Manipulation of the pericardium has been considered as a potential risk factor for CP, including use of powdered gloves as a possibility.4 Bilateral procedures even without median opening of the pericardial sac, requires mediastinal shifting to hilum exposure and minimal manipulation of the pericardium around pulmonary vessels and bronchus. If a Clamshell incision is used it is possible to observe pericardial stretching sometimes leading to heart compression interfering in its filling with hypotension. In cases like this, we have adopted a technique to open the pericardial sac to alleviate the heart, pulling it up outside the normal position promoting better exposure of the hilum especially to the left side. In none of our bilateral cases we had to open the pericardium. In a single lung transplant the pericardium manipulation is even smaller and is only around the hilum vessels.8 As almost all cases reported in the literature we could not be able to identify a risk factor to its development in our cohort. The pathological specimen only showed typical features of pericarditis without granulomas or signs of infection.
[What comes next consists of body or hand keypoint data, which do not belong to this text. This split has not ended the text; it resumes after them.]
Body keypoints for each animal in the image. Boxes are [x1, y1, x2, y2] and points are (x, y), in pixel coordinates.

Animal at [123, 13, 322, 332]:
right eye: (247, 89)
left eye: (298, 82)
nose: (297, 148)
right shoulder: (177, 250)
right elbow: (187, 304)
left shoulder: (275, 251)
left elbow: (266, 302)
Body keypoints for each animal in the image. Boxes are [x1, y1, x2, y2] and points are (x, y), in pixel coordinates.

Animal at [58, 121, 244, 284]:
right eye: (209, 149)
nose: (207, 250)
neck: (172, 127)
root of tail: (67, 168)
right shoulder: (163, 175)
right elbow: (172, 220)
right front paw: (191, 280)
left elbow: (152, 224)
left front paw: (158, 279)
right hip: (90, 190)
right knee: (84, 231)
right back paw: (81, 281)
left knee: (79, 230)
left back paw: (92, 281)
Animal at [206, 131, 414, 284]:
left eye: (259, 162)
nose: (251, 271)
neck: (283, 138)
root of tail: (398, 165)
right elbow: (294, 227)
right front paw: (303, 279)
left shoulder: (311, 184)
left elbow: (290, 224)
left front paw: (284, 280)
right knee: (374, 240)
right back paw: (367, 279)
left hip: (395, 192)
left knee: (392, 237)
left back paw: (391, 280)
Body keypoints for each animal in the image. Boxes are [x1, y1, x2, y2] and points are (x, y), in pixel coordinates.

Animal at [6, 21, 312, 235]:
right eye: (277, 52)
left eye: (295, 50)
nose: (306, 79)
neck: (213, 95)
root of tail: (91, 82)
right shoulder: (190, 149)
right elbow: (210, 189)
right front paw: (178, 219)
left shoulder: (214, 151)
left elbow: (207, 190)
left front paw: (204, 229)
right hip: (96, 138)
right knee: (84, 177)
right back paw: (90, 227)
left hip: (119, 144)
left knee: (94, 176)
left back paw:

The severity of the outcome requires rapid suspicious in every patient after lung transplantation. The definitive diagnosis relies on MRI showing thickening of pericardium and epicardium and cardiac catheterization with equalization of end diastolic pressure in all cardiac chambers, characteristic dip and plateau of ventricular diastolic pressure and resultant ventricular interdependence.9 Pericardiectomy and cardiac decortication must be ready performed in cases of progressive disease. Our first case had delayed diagnosis with severe shock after pericardial drainage. This patient died two days after and autopsy showed CP. The subsequent three patients, including this one, with similar symptoms had prompt suspicious with effective diagnosis and were submitted to success surgical treatment. The technique of pericardiectomy was by median sternotomy without cardiopulmonary bypass. Only one case in the literature required CPB to perform pericardiectomy.2 The thickened pericardium was removed phrenic-to-phrenic laterally and from the diaphragm to the aorta. Epicardiectomy was performed by subtotal decortication of the anterior and lateral faces of the heart. This is the crucial step of the surgery when sometimes the separation of the epicardium from the myorcardium is almost impossible. In cases like this, a Waffle procedure can be performed to avoid the risk of accidents.10 In these series, CP was related to worst outcome with death or palliation in three patients with a mortality rate of almost 20%. The effective treatment with an aggressive surgery as the pericardiectomy on the other hand was responsible for a good response with long survival rate.
This is the first case of CP after a single lung transplantation. Since there was no cardiopulmonary assistance and minimal pericardial manipulation, idiopathic or multifactorial causes should be involved. The most important is the prompt diagnosis to assure ideal surgical treatment to avoid fatal outcome.